■ What is expected: Pictures aside, the output must consist of the lines from the one containing "Become familiar with" through the end of the data, reproduced exactly.

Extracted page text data
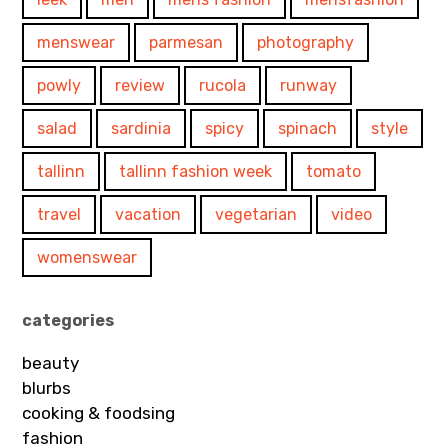
menswear
parmesan
photography
powly
review
rucola
runway
salad
sardinia
spicy
spinach
style
tallinn
tallinn fashion week
tomato
travel
vacation
vegetarian
video
womenswear
categories
beauty
blurbs
cooking & foodsing
fashion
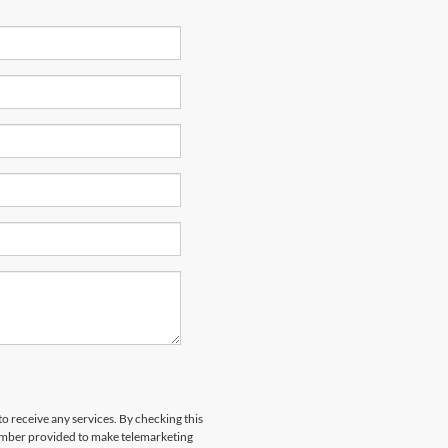
to receive any services. By checking this
number provided to make telemarketing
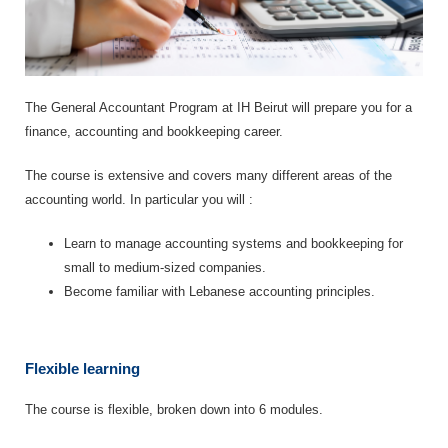
The General Accountant Program at IH Beirut will prepare you for a
finance, accounting and bookkeeping career.
The course is extensive and covers many different areas of the
accounting world. In particular you will :
Learn to manage accounting systems and bookkeeping for
small to medium-sized companies.
Become familiar with Lebanese accounting principles.
Flexible learning
The course is flexible, broken down into 6 modules.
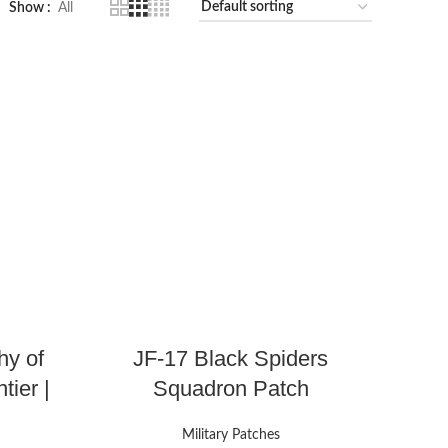
Show
All
hy of
JF-17 Black Spiders
tier |
Squadron Patch
Military Patches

■ Solution to the problem:
Become familiar with Lebanese accounting principles.
Flexible learning
The course is flexible, broken down into 6 modules.
Show
All
hy of
JF-17 Black Spiders
tier |
Squadron Patch
Military Patches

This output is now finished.